Kumpulan Soal
[a] Bagaimana ringkasan kutipan tentang hubungan Malaysia dan Korea Utara di bawah ini dalam dua kalimat?
[b] Tuliskan kembali bagian dari kutipan tentang hubungan Malaysia dan Korea Utara di bawah ini, dimulai dari "Liputan6.com, Kuala Lumpur" dan diakhiri dengan "menerapkan larangan serupa.".

Liputan6.com, Kuala Lumpur - Malaysia tidak memiliki rencana untuk memutuskan hubungan diplomatik dengan Korea Utara (Korut) meski ketegangan antar kedua negara terus meningkat pasca-kematian Kim Jong-nam, kakak tiri pemimpin Korut, Kim Jong-un. Hal tersebut ditegaskan oleh Perdana Menteri Najib Razak.
Negeri Jiran sudah mengusir Dubes Korut Kang-chol  setelah ia menolak untuk minta maaf atas tuduhannya bahwa Malaysia berkomplot dengan kekuatan asing dalam kasus kematian Kim Jong-nam.
Sebagai balasan, Korut melarang warga Malaysia keluar dari wilayahnya. Langkah tersebut memicu Kuala Lumpur dengan menerapkan larangan serupa.
Advertisement
"Kami adalah negara yang bersahabat dengan mereka," kata Najib seperti dikutip Channel News Asia, Rabu, (8/3/2017).
Selain itu, Najib juga menjamin keamanan 11 warga Malaysia yang "disandera" di Korut. Ia menjelaskan, pihaknya tengah berupaya untuk melakukan pertukaran dengan Pyongyang demi menghapus larangan bepergian bagi warga negara satu sama lain.
"Kami tidak memilih untuk bertengkar dengan mereka tapi ketika kejahatan dilakukan, terutama dengan menggunakan senjata kimia di Malaysia, maka kami berkepentingan melindungi kepentingan Malaysia," tegas PM Najib.

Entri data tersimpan
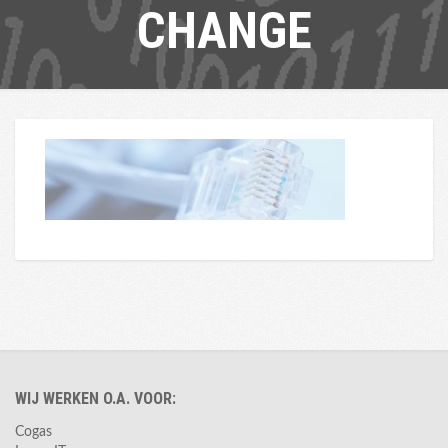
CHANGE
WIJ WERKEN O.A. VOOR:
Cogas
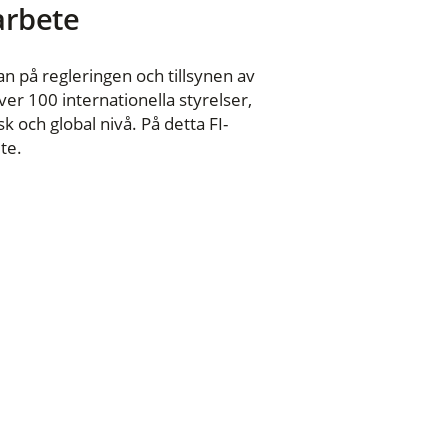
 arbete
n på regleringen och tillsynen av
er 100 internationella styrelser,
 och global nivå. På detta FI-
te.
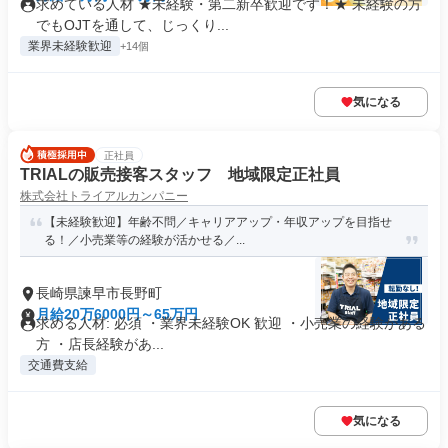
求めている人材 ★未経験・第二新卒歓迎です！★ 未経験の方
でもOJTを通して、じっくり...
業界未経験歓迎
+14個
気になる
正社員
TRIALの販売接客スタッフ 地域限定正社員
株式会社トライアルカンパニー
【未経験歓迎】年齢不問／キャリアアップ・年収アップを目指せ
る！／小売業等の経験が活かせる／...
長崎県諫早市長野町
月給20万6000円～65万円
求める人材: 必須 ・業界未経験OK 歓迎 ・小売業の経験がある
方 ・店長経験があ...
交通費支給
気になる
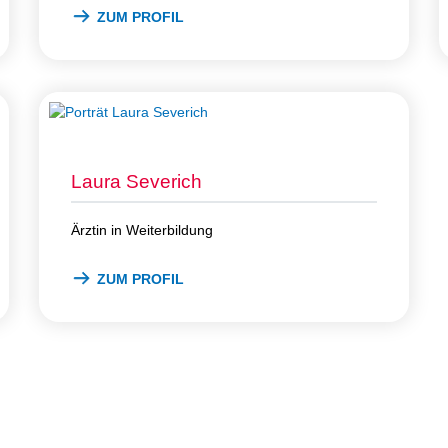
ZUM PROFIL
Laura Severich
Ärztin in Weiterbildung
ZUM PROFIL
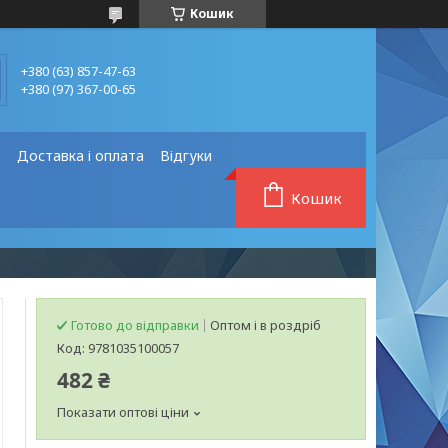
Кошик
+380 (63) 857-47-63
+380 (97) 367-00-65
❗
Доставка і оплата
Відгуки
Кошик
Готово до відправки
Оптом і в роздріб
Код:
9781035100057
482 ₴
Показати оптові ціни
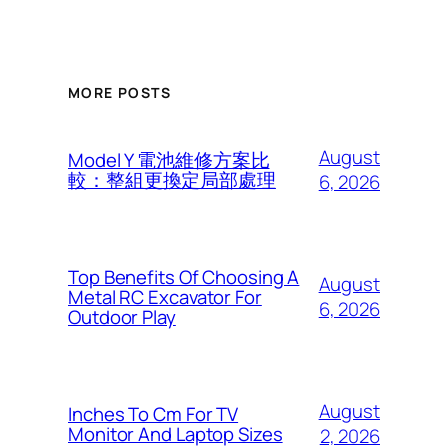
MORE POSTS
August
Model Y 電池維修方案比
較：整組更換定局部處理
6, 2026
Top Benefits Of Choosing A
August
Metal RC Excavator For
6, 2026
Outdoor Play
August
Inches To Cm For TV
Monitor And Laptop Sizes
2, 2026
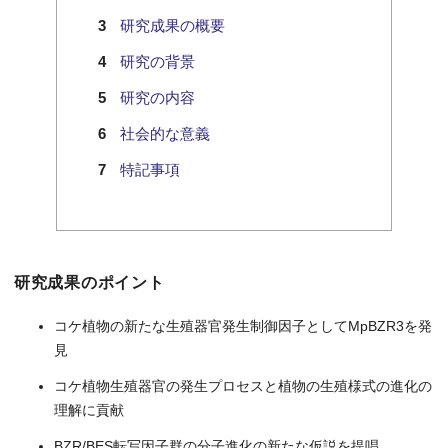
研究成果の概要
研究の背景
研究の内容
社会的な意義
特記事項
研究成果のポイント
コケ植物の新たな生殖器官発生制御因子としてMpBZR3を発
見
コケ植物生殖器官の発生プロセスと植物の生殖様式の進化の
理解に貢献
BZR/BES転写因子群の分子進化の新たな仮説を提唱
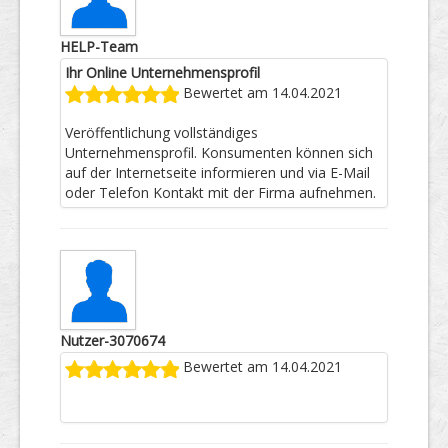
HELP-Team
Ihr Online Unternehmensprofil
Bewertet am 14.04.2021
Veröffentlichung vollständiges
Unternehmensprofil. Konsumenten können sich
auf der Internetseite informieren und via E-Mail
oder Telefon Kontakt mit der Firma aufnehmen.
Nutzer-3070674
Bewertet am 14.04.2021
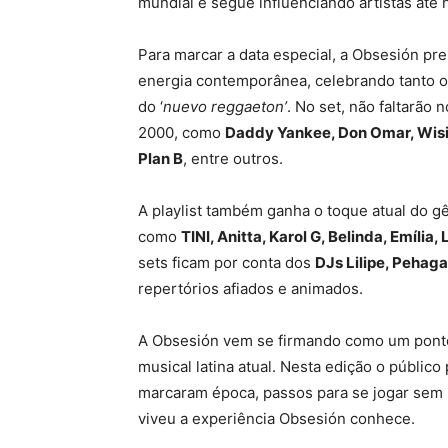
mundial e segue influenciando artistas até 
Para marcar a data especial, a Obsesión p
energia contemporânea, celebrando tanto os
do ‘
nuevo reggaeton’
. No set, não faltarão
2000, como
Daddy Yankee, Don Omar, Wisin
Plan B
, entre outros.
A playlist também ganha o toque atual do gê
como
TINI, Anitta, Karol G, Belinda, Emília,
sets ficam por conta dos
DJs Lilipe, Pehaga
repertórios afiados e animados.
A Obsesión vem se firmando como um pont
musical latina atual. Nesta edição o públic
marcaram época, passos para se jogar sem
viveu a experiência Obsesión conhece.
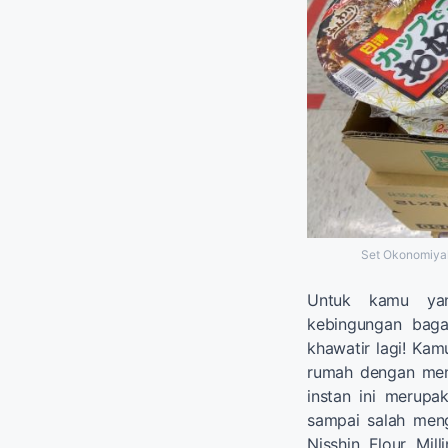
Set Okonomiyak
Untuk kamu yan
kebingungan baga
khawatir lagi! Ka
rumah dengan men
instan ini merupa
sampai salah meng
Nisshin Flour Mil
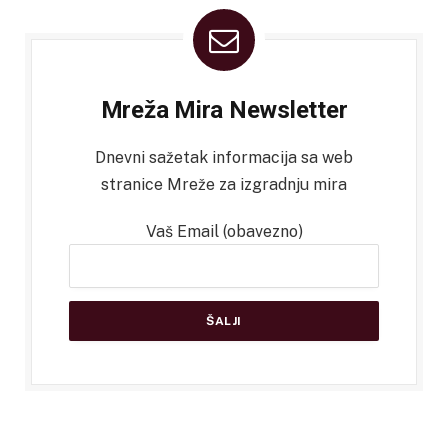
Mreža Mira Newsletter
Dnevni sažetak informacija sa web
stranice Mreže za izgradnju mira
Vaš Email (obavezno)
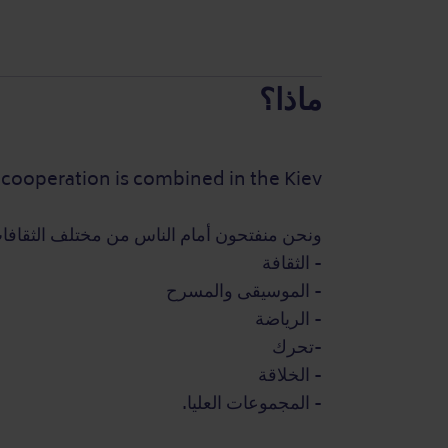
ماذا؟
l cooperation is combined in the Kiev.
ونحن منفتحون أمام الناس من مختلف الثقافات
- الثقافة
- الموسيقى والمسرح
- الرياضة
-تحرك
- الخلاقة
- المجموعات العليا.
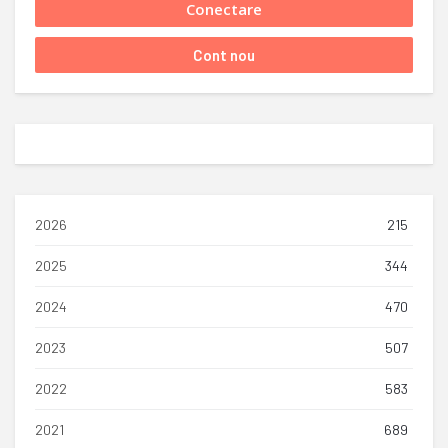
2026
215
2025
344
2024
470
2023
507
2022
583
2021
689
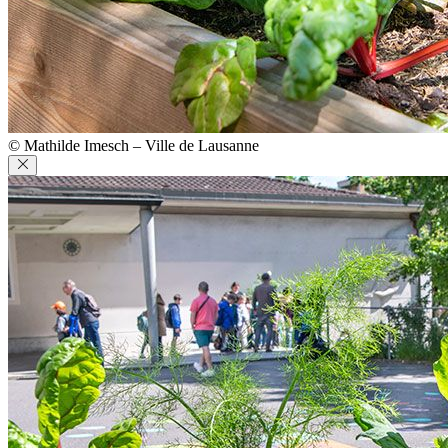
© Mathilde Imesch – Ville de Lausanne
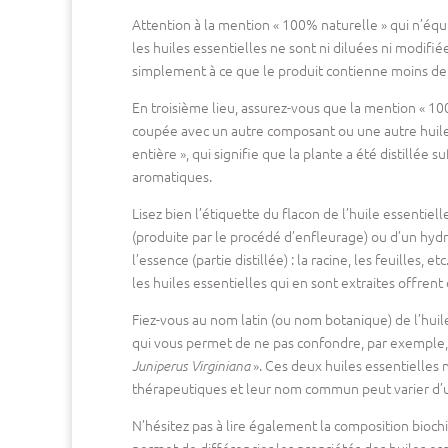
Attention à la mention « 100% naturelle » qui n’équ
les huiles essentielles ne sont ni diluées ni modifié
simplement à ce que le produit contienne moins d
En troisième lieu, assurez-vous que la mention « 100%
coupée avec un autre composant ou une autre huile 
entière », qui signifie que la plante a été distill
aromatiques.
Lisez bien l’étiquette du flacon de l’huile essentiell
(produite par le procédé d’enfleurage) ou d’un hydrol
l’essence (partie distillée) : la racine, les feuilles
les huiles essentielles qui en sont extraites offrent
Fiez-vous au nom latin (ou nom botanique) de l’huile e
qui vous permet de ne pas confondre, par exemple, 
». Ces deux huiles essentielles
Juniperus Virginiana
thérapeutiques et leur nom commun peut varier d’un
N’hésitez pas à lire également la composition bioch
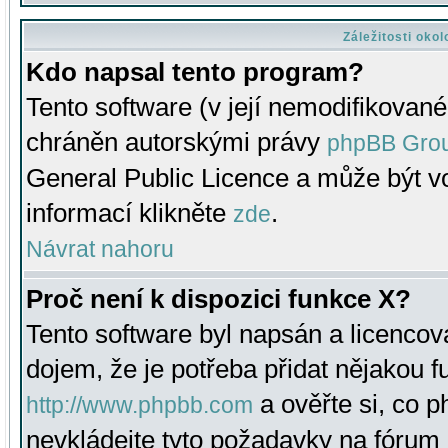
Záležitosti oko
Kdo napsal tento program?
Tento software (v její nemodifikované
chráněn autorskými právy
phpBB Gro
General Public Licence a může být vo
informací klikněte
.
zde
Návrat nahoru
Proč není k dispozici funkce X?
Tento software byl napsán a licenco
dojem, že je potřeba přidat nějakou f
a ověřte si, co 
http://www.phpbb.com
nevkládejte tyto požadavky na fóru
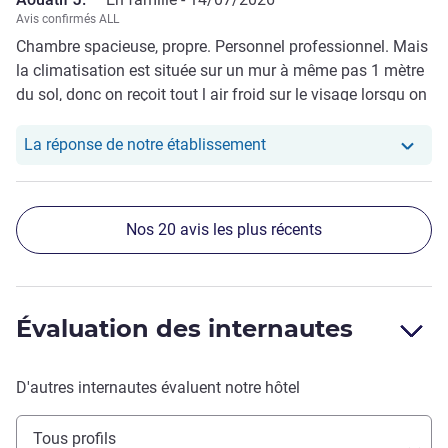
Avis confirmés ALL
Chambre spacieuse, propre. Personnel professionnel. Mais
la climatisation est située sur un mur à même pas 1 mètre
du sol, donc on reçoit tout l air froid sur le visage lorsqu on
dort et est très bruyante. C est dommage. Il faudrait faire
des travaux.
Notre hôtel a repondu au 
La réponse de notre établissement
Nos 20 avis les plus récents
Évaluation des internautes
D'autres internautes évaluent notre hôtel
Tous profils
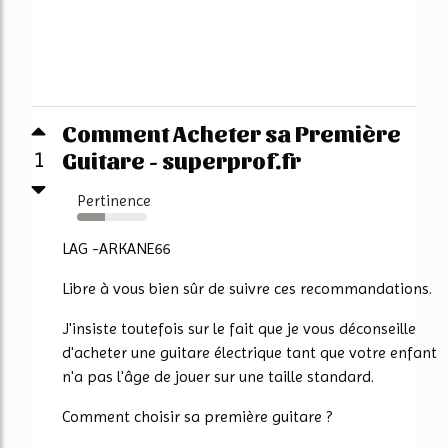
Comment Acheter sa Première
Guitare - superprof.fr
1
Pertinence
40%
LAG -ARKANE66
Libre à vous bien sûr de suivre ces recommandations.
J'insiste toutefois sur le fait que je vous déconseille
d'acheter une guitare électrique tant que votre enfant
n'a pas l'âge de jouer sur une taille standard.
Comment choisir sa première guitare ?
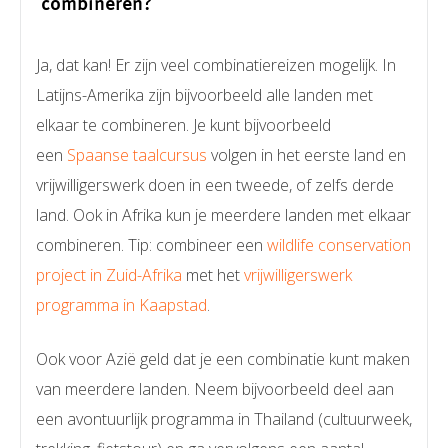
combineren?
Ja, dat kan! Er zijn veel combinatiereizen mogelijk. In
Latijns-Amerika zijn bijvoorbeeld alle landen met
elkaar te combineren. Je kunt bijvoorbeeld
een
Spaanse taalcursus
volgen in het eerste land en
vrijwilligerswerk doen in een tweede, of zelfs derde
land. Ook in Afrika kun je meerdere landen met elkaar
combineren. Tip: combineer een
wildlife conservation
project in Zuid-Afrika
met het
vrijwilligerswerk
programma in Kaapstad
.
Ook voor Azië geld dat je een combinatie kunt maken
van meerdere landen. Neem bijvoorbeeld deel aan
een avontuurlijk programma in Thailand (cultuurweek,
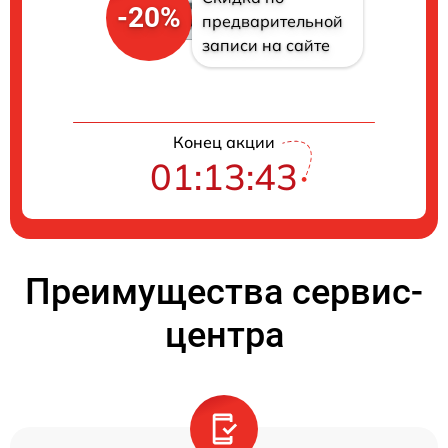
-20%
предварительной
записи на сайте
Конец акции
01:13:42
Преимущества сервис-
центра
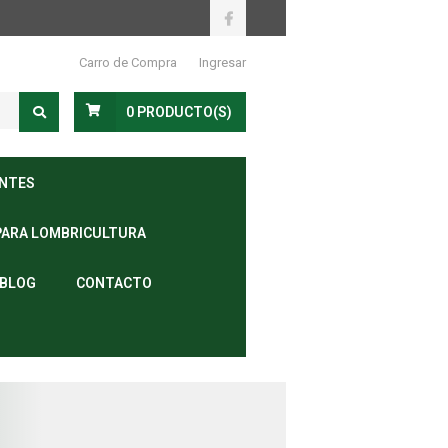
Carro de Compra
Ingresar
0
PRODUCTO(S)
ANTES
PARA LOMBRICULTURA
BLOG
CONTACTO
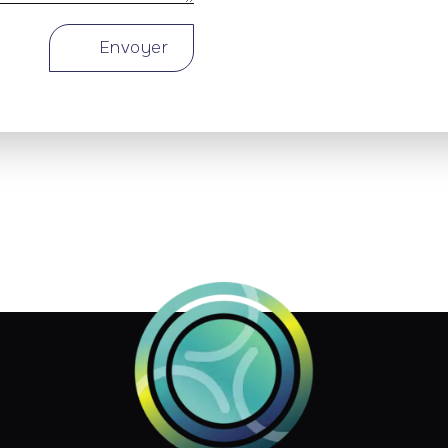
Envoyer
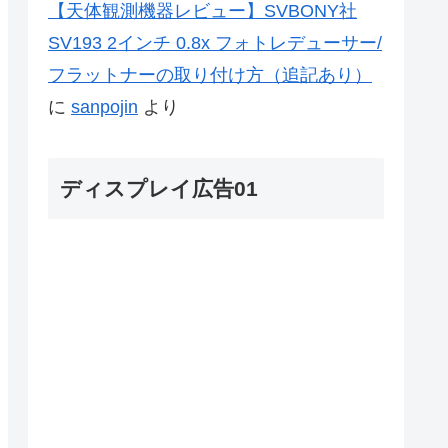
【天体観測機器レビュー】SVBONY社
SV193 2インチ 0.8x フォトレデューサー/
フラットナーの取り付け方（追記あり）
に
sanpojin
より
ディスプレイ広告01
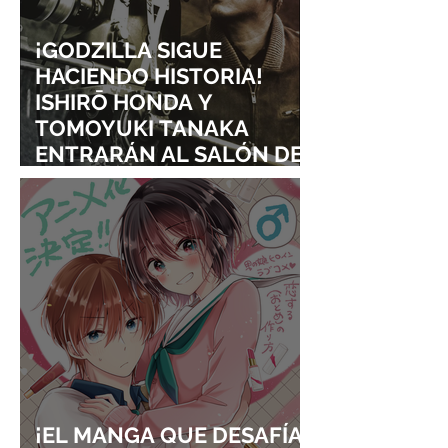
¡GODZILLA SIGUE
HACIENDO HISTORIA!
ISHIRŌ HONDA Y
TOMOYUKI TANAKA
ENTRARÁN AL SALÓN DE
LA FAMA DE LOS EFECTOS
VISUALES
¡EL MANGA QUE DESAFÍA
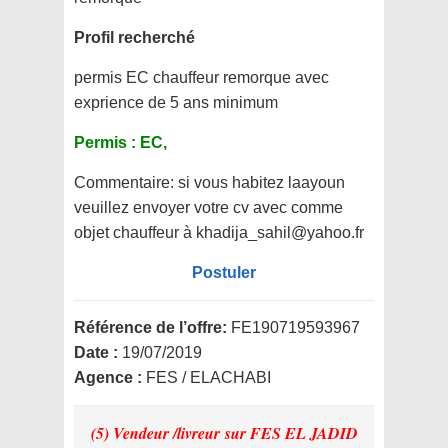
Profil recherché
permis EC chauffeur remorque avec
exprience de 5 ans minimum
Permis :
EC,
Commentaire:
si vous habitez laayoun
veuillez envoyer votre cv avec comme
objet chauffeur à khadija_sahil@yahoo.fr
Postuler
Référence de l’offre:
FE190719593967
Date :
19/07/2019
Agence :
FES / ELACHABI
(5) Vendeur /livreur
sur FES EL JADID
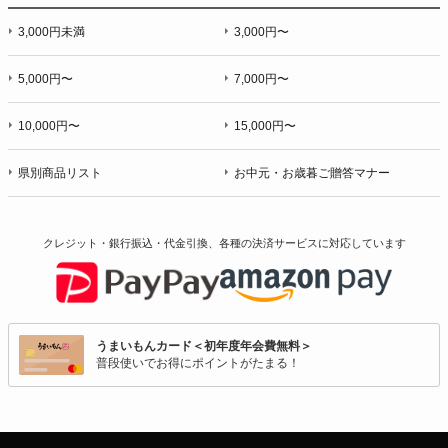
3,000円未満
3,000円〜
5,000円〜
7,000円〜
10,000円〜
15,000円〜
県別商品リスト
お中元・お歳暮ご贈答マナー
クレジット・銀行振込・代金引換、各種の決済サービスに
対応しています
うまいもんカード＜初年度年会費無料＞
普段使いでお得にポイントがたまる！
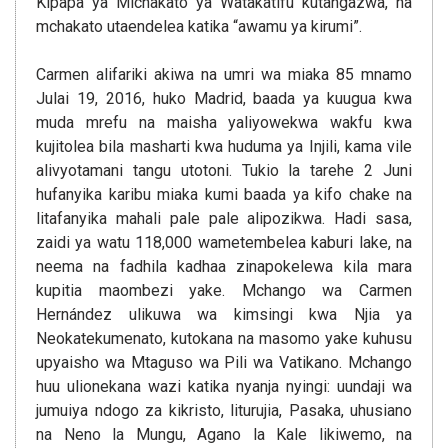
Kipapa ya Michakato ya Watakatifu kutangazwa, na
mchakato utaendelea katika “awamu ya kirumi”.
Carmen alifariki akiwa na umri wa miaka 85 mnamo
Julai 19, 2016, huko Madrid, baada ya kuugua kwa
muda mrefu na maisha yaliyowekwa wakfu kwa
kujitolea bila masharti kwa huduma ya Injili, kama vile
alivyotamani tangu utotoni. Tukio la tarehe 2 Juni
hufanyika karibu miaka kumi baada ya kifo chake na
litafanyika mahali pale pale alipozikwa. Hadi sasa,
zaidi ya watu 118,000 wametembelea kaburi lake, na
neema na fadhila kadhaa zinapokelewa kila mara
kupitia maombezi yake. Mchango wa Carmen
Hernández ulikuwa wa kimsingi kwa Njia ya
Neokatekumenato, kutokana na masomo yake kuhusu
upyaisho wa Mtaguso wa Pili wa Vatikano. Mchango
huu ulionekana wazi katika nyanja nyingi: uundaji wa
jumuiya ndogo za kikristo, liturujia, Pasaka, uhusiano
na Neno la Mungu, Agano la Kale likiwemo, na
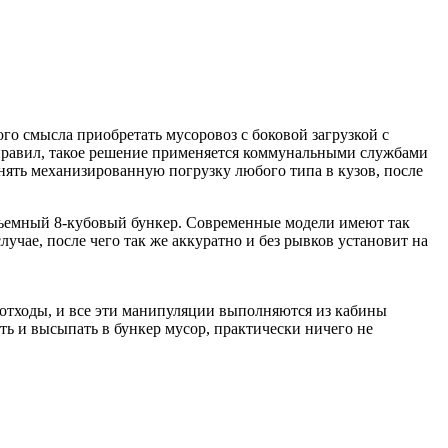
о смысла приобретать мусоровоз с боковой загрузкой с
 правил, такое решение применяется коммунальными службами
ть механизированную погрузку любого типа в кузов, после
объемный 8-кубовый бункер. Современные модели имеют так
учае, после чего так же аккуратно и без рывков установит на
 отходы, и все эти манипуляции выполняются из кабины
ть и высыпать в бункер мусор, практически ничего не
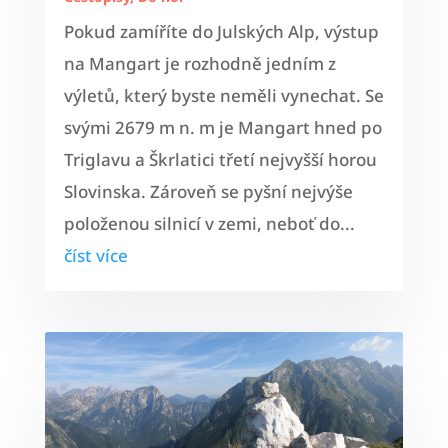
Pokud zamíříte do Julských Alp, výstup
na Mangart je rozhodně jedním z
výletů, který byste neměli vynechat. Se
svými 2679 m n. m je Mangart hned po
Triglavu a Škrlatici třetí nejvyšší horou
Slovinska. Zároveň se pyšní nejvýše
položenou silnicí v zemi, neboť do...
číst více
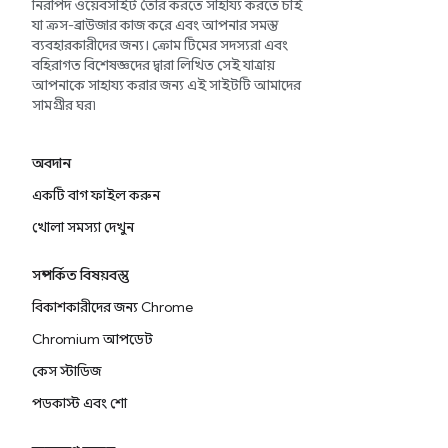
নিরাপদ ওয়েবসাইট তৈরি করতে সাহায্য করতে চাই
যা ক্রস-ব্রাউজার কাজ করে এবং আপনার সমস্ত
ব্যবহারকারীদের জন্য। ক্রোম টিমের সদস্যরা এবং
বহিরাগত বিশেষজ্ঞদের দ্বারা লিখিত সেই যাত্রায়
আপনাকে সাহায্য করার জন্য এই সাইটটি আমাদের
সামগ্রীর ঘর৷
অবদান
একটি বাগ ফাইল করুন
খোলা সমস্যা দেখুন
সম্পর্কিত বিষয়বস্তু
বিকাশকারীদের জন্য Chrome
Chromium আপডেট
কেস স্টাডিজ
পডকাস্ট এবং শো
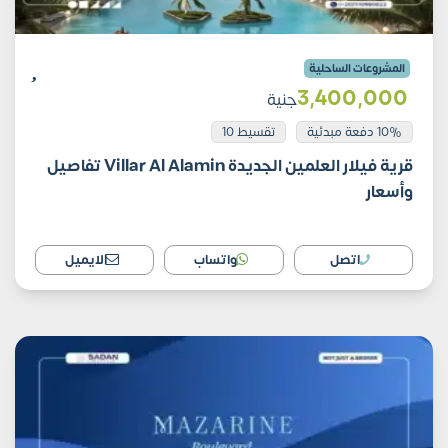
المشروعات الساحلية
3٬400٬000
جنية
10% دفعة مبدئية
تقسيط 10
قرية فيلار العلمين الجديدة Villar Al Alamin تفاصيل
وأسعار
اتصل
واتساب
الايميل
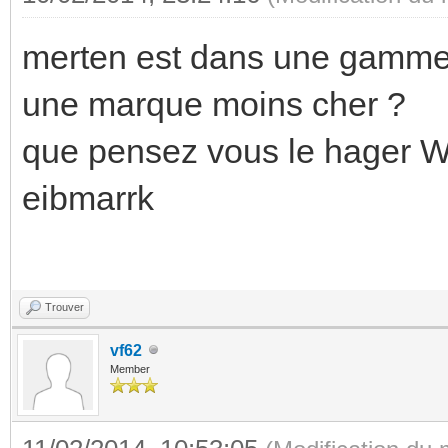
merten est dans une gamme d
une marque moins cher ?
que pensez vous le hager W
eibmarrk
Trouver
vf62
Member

Hasil Tiap Tugas
[a] Perdana Menteri Najib Razak menegaskan bahwa Malaysia tidak berencana memutuskan hubungan diplomatik dengan Korea Utara, meski ketegangan terus meningkat pasca-kematian Kim Jong-nam hingga Malaysia mengusir Dubes Korut dan kedua negara saling menerapkan larangan keluar wilayah bagi warga negara satu sama lain. Najib juga menjamin keamanan 11 warga Malaysia di Korut dan menyatakan pihaknya tengah berupaya melakukan pertukaran dengan Pyongyang demi menghapus larangan bepergian tersebut.

[b]
Liputan6.com, Kuala Lumpur - Malaysia tidak memiliki rencana untuk memutuskan hubungan diplomatik dengan Korea Utara (Korut) meski ketegangan antar kedua negara terus meningkat pasca-kematian Kim Jong-nam, kakak tiri pemimpin Korut, Kim Jong-un. Hal tersebut ditegaskan oleh Perdana Menteri Najib Razak.
Negeri Jiran sudah mengusir Dubes Korut Kang-chol  setelah ia menolak untuk minta maaf atas tuduhannya bahwa Malaysia berkomplot dengan kekuatan asing dalam kasus kematian Kim Jong-nam.
Sebagai balasan, Korut melarang warga Malaysia keluar dari wilayahnya. Langkah tersebut memicu Kuala Lumpur dengan menerapkan larangan serupa.